Techniques have been adapted in an attempt to minimize the erroneous readings. For example, different sets for capacitance tables can be generated depending on the density of the liquid hydrocarbon intended to be carried. Again with reference to FIG. 3, a second sample of known density will result in a capacitance reading of "Y2" and in correlating this value to water content, it will be found that the correct value of "x1" will be obtained assuming that the two samples are as described above; that is, that the two samples have the same water content. This technique, however, is clearly disadvantageous when the density of the liquid hydrocarbon-water mixture changes unbeknownst to the operators.

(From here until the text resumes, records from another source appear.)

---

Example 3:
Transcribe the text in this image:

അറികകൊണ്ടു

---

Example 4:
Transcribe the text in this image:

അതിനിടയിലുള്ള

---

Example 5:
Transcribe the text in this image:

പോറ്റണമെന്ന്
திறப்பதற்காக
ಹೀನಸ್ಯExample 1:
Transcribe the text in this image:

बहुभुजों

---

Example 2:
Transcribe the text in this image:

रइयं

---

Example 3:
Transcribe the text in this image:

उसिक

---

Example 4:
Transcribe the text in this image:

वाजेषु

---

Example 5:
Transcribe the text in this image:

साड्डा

In capacitance type instruments such as cut monitor instruments, three variables effect the capacitance reading, namely the area of the plates between which the capacitance is taken, the distance between the plates and the dielectric constant of the material between, the plates. Since the area of the plates and the distance between them can be held constant by the layout of the instrumentation, the only remaining factor affecting capacitance is the dielectric constant of the material being measured between the plates.
The dielectric constant for petroleum changes depending upon the density of the oil and the temperature of the oil. As the density of the oil increases, the dielectric constant increases and as the density decreases, the dielectric constant decreases. Likewise, as the temperature of the oil increases, the density decreases and the dielectric constant therefore decreases.

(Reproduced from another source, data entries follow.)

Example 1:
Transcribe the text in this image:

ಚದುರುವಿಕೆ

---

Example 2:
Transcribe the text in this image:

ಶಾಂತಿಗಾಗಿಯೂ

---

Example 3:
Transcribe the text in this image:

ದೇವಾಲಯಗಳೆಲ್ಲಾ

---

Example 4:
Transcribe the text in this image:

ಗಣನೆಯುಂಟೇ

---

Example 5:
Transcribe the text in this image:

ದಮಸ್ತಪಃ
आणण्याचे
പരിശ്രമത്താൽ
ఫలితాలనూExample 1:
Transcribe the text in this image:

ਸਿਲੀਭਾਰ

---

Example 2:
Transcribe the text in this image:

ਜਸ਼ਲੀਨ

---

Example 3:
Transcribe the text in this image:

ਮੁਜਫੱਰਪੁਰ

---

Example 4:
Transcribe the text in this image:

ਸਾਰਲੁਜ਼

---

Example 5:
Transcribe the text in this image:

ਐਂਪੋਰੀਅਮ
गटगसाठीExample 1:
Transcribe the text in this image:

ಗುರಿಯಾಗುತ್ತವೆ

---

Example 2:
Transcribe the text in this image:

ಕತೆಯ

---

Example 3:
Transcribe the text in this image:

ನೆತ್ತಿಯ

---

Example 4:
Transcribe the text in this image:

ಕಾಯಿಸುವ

Since the dielectric constant for oil is approximately 2.0, depending upon its density and the dielectric constant for water is approximately 80, as the water content of the oil increases, the dielectric constant will also increase.

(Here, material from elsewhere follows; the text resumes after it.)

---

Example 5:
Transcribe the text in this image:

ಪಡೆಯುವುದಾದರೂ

However, while some previous instruments have provided compensation for dielectric changes due to temperature changes and while some instruments have provided for manual calibration of the instrument depending on the density of the oil and water mixture carried by the pipeline, none have provided on-line compensation for dielectric changes due to density changes in the oil-water mixture which results by differing oil compositions. This is clearly disadvantageous since the product being carried by the pipeline may change significantly over time thereby resulting in incorrect readings for the water content of the oil.
A further problem which produced incorrect readings for the instrument resulted from the previously incorrect understanding that the capacitance of the oil was directly proportional to the density. In fact, it has been found that the relationship is non-linear with the result that the oil dielectric constant can be more accurately determined than previously.
Yet a further problem is set forth herein to assist a full understanding of the invention. This problem relates to the dual effect of dielectric constant changes due to changes in density and temperature. It was previously thought that two compensations were needed to obtain capacitance, namely that compensation due to temperature change and that compensation due to density change. However, it has been found that temperature compensation need not be performed for the instrument of the present invention. Rather, as the density changes in the oil-water mixture and as the dielectric constant likewise changes as a result of such density changes, it appears that temperature compensation itself need not be performed. It is emphasized that, at the present time, not enough is known about this phenomena to ensure that the statements made herein are correct without qualification but, based upon results to date, it does appear as if such temperature compensation need not be made.